= Directives =
[1] In the garlic butter post, how much garlic does the recipe from French domestic cookery, by an English physician (1825) call for?
[2] Extend the garlic butter post from its last line onward.

━━━ Passage to read

Monday, January 24, 2011

Garlic Butter.

You might not think that you do, but you probably do some historical cookery from time to time. Take garlic butter for example. Garlic butter = garlic + butter, Yes? The recipe has remained unchanged for at least a couple of hundred years. Hasn’t it?

Beurre d’Ail was mentioned by the famous French chef Antoine Beauvilliers, in Le Cuisinier Royal (1814). In the English translation of 1837, the recipe read:

Garlic Butter - Sauce au Beurre d’Ail.
Take two large heads of garlic; beat them with the size of an egg of butter; when well beaten rub it through a double hair search [searce or sieve] with a wooden spoon; gather it, and use, either with velouté or with reduced Espagnole.

Popular stereotyping has it that the English have (or used to have) a notorious disgust for the French appetite for garlic, while at the same time being somewhat in jealous awe of their culinary reputation and skills. How would a nineteenth century foodie-cook cope with the paradox of wanting to cook like the French, but without so much garlic?

In French domestic cookery, by an English physician (1825), the recipe asks for two large cloves instead of two large heads of garlic to the egg-sized nut of butter. I really don’t know if this is an error of translation, or was an intentional adaptation to suit English readers – do you?

Beurre d’Ail (Garlic Butter)
Take two large cloves of garlic, pound them in a mortar, and reduce them to a paste, by mixing with a bit of butter about the size of an egg. This garlic butter may be put into any sauces you think proper. Those who like the taste of garlic, season their roast or broiled meats with it.

However good and simple a basic recipe might be (and you cant get much better and simpler than garlic + butter), there is that irresistible human urge to fiddle, isn’t there?

In Charles Ranhofer’s The Epicurean (New York, 1893), an even greater reduction in the pungency of the garlic is effected by a previous blanching, this then being offset to some extent by the heat of the red pepper.

Garlic Butter (Beurre d’Ail)

━━━━━━
━━━ Record extracts

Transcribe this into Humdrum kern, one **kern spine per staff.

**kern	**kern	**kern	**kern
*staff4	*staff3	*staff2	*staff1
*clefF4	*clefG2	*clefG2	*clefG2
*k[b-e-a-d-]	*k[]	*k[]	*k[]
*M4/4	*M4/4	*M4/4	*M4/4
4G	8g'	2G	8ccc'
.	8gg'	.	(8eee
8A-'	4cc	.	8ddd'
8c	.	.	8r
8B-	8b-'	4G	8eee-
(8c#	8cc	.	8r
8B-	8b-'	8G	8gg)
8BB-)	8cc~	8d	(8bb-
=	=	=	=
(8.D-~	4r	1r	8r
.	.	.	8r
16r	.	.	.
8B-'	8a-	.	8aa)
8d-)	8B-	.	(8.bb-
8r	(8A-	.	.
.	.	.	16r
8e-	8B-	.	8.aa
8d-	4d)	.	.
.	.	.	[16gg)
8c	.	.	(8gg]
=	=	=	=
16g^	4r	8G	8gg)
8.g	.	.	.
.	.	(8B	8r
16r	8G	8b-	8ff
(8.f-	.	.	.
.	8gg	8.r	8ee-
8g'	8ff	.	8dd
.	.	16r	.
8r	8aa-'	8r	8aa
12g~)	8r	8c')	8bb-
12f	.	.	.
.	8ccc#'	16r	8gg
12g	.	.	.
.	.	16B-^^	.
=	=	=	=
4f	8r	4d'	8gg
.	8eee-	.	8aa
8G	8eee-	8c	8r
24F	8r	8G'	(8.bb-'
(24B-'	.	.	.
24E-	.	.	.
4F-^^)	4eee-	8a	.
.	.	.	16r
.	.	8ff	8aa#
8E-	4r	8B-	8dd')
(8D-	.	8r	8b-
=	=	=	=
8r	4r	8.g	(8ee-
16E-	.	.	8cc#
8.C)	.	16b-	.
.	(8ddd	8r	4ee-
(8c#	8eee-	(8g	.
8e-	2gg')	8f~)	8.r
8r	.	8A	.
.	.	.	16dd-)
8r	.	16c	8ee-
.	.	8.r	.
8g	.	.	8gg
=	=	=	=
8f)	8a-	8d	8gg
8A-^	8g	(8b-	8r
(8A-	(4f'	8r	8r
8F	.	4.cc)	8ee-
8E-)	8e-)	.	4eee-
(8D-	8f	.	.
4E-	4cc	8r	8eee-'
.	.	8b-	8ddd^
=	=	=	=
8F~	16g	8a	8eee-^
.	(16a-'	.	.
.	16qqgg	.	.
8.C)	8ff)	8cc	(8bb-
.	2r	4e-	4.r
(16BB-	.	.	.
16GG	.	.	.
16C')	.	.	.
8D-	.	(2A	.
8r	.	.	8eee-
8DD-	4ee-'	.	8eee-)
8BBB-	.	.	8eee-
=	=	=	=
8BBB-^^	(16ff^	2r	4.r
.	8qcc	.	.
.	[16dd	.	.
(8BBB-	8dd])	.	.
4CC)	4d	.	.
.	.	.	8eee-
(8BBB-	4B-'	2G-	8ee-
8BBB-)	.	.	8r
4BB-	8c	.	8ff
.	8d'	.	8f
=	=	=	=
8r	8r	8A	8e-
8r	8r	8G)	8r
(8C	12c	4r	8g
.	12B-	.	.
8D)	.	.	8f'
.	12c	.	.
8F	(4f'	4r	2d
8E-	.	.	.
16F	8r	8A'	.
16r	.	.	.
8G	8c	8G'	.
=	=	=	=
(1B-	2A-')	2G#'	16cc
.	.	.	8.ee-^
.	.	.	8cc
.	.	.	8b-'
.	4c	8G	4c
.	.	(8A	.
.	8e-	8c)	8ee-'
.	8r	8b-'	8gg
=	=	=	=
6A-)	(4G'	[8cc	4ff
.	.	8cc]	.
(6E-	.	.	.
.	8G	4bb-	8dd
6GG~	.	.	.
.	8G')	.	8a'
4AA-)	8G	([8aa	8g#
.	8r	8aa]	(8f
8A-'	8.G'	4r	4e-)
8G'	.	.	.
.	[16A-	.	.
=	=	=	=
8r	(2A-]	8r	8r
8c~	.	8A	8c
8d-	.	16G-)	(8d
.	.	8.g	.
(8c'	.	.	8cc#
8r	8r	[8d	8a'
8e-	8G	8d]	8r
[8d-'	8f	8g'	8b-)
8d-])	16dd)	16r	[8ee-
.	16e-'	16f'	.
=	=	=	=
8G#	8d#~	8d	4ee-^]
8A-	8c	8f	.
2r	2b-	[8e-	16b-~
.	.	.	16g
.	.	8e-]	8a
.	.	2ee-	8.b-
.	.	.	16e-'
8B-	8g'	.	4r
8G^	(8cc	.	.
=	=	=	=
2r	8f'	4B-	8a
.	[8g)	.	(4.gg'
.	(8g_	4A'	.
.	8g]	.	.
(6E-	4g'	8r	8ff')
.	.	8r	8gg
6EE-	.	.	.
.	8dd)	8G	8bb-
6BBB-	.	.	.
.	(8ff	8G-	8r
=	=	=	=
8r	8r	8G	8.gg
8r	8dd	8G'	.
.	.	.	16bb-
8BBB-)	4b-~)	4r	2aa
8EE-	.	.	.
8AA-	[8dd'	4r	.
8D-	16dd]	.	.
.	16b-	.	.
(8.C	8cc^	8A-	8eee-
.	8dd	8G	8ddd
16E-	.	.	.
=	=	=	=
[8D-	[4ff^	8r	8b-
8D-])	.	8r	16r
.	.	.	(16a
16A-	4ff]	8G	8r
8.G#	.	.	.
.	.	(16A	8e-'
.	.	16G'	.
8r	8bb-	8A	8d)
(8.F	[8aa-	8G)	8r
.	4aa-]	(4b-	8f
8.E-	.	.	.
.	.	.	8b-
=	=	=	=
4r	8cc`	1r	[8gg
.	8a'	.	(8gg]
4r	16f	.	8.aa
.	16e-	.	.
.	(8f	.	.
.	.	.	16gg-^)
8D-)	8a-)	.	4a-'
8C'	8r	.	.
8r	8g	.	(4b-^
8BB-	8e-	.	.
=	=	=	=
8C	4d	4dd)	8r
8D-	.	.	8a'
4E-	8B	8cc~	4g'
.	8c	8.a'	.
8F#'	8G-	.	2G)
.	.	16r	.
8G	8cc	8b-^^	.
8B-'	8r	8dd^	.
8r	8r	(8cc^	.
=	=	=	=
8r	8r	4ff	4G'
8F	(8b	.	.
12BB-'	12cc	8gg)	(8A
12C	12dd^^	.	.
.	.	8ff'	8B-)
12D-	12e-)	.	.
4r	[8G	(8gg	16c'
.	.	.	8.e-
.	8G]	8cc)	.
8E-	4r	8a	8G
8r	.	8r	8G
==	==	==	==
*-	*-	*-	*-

━━━━━━

= Responses to the tasks =
[1] Two large cloves of garlic.

[2]
Blanch one ounce of garlic in plenty of water, drain and pound it well, adding half a pound of butter and seasoning with salt and red pepper.

Personally, I like it made with roasted garlic.


Quotation for the Day.

Garlic used as it should be used is the soul, the divine essence, of cookery. The cook who can employ it successfully will be found to possess the delicacy of perception, the accuracy of judgment, and the dexterity of hand which go to the formation of a great artist.
Mrs. W. G. Waters

4 comments:

Marcheline said...

I love to add fresh parsley, finely chopped, to my garlic butter. After spreading it on both halves of a split loaf of Italian bread, I toast it under the broiler and then shake a generous dusting of grated Parmesan cheese on top.

mmmmmmm!

Le Loup said...

Good post, we are just starting to harvest our garlic now. I will pass this on to my better half.
Thank you.
Regards, Keith.
http://woodsrunnersdiary.blogspot.com/

joelle, san francisco said...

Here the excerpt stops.